Quando scendevo da Roma dove lavoravo, la trovavo libera e luminosa, esattamente come credo volesse essere: macchie di colore ovunque, dal viso ai vestiti, i capelli spettinati, la sigaretta, la casa trascurata. I pasti avevano perso qualsiasi aspetto di cucina, sembravano quelli dei film del realismo francese: mamma tirava fuori i formaggi, si prendeva del pane e del vino e finiva lì.

Il rapporto con mia madre è stato un rapporto conflittuale e complesso (come spesso sono i rapporti tra madre e figlia). Diceva che avevo un caratteraccio, ed era certamente vero. Non sono stata una figlia facile. Ma lei non è stata una madre facile. Sicuramente devo averla ferita e altrettanto ha fatto lei con me.

_Dati memorizzati_.
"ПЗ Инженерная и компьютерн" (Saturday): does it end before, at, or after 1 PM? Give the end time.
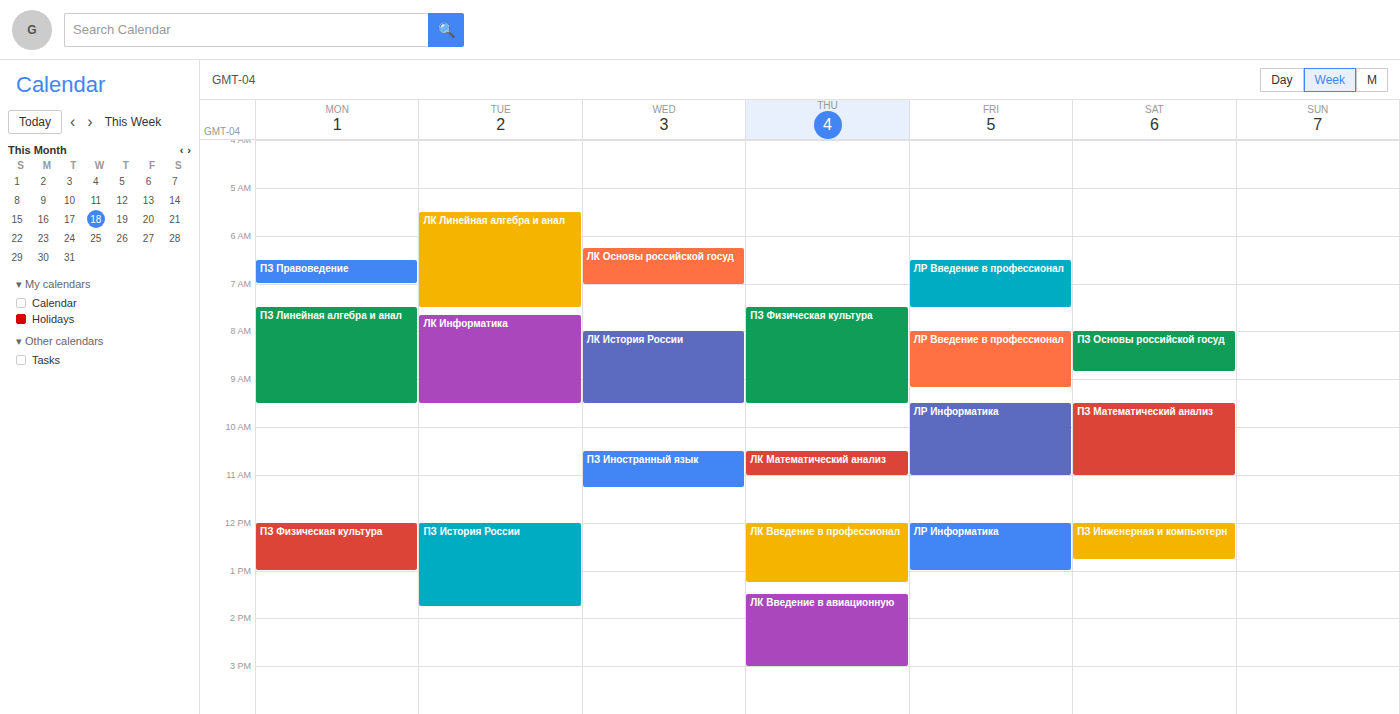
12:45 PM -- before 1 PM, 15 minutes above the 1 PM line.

_Compiti da svolgere_.
1 – Nel brano sulla madre, che cosa tirava fuori la mamma durante i pasti?
2 – Riporta per favore, senza alcuna modifica, il passo del brano sulla madre che va da "Quando scendevo da" a "lei con me.".
3 – Scrivi il seguito del brano sulla madre, riprendendo subito dopo la sua ultima frase.

_Risultati per compito_.
1 – I formaggi.

2 –
Quando scendevo da Roma dove lavoravo, la trovavo libera e luminosa, esattamente come credo volesse essere: macchie di colore ovunque, dal viso ai vestiti, i capelli spettinati, la sigaretta, la casa trascurata. I pasti avevano perso qualsiasi aspetto di cucina, sembravano quelli dei film del realismo francese: mamma tirava fuori i formaggi, si prendeva del pane e del vino e finiva lì.

Il rapporto con mia madre è stato un rapporto conflittuale e complesso (come spesso sono i rapporti tra madre e figlia). Diceva che avevo un caratteraccio, ed era certamente vero. Non sono stata una figlia facile. Ma lei non è stata una madre facile. Sicuramente devo averla ferita e altrettanto ha fatto lei con me.

3 –
Ciò non toglie che io abbia amato intensamente mia madre. Ho amato e continuo ad amare pazzamente l’artista che è stata e che tantissimo ha lasciato non solo in termini di quadri e di disegni quanto nei miei occhi, nel mio modo di guardare l’arte. Le sue donne, le sue lavoratrici e i suoi lavoratori, tutti i personaggi dei suoi quadri sono lì a ricordarmi che c’è un solo modo di guardare il mondo: con calore, solidarietà e sincerità.

In una parola: con umanità.

(Non smetterò mai di ringraziarla).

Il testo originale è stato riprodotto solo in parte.